Why AVID Shouldn’t Be A Listed Company
Posted on Feb 12, 2015 by Julian Mitchell
On the 24th of February, 2014, Avid received a letter from the NASDAQ Qualifications Hearing Panel stating that it had delisted Avid from the exchange and would suspend trading of its shares.
Avid had failed to submit timely financial statements – basically as it had discovered that it needed more time to restate some of its historical accounts – so they had expected to be delisted.
Avid have worked hard to rectify the issues, and NASDAQ trading in their shares restarted on the 8th of December. This fulfils an important duty to their shareholders and, as a long time user of their products, I wish them well.
However, I do have to ask why they ever floated on the NASDAQ in the first place. Stock exchanges have a nasty habit of being tails that wag dogs.
The basic problem is that people want to make money by trading in your shares, and that means that your share price must go (broadly) upwards – forever. For that to happen, your company has to grow – and continue growing ad infinitum – or your shareholders get grumpy.
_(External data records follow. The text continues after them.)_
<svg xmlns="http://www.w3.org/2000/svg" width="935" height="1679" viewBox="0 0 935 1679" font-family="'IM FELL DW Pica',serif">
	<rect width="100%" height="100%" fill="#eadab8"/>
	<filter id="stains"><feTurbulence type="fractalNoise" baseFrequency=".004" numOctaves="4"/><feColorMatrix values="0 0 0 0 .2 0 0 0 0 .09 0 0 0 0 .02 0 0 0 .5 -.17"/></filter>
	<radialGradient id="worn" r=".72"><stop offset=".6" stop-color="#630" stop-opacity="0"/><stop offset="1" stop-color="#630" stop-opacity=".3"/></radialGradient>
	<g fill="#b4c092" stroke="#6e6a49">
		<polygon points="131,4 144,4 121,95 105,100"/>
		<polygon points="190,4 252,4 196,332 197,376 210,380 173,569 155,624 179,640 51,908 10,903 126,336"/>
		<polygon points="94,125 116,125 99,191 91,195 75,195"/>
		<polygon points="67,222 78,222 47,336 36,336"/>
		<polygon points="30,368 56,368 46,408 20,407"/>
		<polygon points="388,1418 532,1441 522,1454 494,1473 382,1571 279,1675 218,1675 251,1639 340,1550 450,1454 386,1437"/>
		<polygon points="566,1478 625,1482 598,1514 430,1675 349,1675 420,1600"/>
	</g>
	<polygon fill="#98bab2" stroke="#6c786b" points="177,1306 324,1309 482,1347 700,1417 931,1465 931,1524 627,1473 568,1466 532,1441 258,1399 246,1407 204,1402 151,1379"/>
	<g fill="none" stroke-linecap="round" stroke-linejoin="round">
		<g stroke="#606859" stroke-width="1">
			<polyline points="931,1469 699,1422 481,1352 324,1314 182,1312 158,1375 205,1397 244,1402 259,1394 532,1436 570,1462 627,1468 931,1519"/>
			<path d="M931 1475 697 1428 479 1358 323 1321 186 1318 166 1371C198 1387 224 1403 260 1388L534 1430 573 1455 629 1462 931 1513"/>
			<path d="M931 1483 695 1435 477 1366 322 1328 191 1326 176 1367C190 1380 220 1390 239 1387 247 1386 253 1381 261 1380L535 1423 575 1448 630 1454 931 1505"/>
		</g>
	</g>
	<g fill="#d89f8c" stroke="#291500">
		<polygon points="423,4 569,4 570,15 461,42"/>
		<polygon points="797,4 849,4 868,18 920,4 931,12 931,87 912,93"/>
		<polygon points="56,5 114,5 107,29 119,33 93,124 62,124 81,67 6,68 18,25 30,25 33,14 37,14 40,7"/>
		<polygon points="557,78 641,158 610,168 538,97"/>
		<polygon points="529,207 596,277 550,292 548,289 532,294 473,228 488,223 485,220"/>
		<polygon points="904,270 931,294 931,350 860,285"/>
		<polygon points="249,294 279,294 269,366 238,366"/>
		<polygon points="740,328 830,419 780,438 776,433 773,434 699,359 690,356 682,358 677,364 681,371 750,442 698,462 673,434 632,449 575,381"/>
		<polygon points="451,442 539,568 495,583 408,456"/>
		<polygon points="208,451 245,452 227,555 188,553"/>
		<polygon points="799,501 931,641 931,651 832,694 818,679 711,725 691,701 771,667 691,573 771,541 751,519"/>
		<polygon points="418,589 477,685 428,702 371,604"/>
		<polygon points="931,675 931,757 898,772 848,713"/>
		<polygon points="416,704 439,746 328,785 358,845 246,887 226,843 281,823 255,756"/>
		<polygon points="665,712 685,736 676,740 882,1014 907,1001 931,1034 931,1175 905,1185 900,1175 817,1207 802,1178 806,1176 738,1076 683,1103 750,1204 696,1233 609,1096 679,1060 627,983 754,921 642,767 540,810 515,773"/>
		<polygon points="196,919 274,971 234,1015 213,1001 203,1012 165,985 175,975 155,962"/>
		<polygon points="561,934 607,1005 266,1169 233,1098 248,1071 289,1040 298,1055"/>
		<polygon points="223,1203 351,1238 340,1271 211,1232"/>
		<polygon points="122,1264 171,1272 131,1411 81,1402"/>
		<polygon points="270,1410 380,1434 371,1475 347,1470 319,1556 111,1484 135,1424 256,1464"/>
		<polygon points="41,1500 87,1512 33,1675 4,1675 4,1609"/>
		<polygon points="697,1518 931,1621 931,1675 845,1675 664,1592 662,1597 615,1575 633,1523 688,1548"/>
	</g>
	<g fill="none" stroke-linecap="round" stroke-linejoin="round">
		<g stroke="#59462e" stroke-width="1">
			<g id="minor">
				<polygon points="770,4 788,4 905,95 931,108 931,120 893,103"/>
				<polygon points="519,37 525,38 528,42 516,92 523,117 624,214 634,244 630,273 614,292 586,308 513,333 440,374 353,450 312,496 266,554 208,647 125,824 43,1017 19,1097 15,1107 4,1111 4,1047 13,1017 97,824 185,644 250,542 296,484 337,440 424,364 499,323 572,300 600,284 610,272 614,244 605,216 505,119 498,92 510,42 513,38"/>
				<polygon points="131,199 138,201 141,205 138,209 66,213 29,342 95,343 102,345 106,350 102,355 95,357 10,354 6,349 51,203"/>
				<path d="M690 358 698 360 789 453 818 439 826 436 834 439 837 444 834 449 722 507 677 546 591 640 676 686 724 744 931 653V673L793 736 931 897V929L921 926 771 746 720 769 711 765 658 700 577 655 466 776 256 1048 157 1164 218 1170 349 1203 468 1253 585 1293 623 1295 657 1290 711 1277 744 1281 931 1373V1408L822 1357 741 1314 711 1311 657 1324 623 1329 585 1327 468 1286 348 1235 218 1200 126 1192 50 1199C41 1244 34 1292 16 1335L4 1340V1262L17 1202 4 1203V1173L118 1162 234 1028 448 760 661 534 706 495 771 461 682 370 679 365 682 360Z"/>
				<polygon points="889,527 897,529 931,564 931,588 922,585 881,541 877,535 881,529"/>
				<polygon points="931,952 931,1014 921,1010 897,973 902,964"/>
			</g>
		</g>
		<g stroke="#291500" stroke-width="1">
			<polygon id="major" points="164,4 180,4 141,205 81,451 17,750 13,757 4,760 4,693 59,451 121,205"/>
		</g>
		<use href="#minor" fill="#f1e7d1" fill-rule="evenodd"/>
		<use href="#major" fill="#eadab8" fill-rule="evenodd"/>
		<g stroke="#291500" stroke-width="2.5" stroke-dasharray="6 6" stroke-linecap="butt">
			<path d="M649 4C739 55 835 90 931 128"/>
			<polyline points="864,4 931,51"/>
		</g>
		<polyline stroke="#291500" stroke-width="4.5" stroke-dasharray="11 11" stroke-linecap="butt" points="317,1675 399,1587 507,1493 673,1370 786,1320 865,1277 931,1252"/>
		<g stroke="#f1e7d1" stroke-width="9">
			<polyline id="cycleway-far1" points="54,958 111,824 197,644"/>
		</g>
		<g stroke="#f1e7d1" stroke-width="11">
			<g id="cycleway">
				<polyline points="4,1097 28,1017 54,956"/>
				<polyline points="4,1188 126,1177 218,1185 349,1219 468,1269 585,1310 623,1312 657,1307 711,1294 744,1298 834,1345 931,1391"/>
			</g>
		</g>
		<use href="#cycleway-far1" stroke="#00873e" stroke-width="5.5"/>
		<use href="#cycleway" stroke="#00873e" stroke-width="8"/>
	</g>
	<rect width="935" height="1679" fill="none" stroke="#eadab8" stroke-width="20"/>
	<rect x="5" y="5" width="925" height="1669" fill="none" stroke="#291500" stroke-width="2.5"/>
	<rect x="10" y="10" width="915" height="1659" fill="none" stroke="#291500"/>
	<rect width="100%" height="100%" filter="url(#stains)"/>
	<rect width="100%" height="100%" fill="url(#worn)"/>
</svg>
That’s hard for most companies – even behemoths like Apple or Microsoft – but it’s well nigh impossible when you sell niche products into a niche market. Avid needs to constantly grow that market – which isn’t really possible on a grand scale with Pro Tools and Media Composer – hence their acquisitions policy and forays into consumer brands like Pinnacle.
Avid has another, historical, structural issue. They built their company at a time when video systems were very expensive, complex and bespoke. They required custom hardware – and therefore a hardware development team – and a worldwide network of dealers and service centres to support the customer base. Users were sold very expensive after-sales care packages to pay for this network, and the money rolled in.
Unfortunately, this business model is very easily disrupted by someone who enters the market with a software only product – taking advantage of the increase in the power of off-the-shelf hardware. They can sell the software comparatively cheaply and – most importantly – they do without the massive (and expensive) network of service engineers.
There will, of course, always be users who want the custom hardware and the support, but they are a niche within the niche – representing a shrinking of the market that your shareholders are pressuring you to grow.
It’s hard for Avid to adapt to compete with these manufacturers. Firstly, Avid has those core customers who want the advanced hardware and the local support office – and it’s a brave company that intentionally cuts off a core market. It’s even braver – and morally ambiguous at best – to fire all your hardware developers and support engineers and shut those expensive departments down.
And it’s not just Avid who suffer from this legacy business model. Whilst they rely less on custom hardware, VFX software vendors mostly built their businesses around the same time that Avid was building theirs – with similar business models. VFX software was complex, expensive, and came with yearly service contracts that often ran into the tens of thousands of dollars.
Autodesk and The Foundry have started to democratise their products – Smoke and Nuke – lowering prices and offering flexible subscription schemes, but one of their direct competitors – eyeon Fusion – is now free, following eyeon’s sale to Blackmagic Design. It may be a slightly restricted version of Fusion, but it’s really hard to compete with free.
Blackmagic famously did the same with DaVinci Resolve – the free product is very good and the full version is inexpensive. It has made it difficult in parts of the colour correction market. Avid have now entered this ‘freemium’ arena with a limited but free version of Pro Tools – one has to wonder if they will do the same with Media Composer. Will the VFX software vendors follow suit? As they say in Denmark – it’s dangerous to make predictions, especially about the future.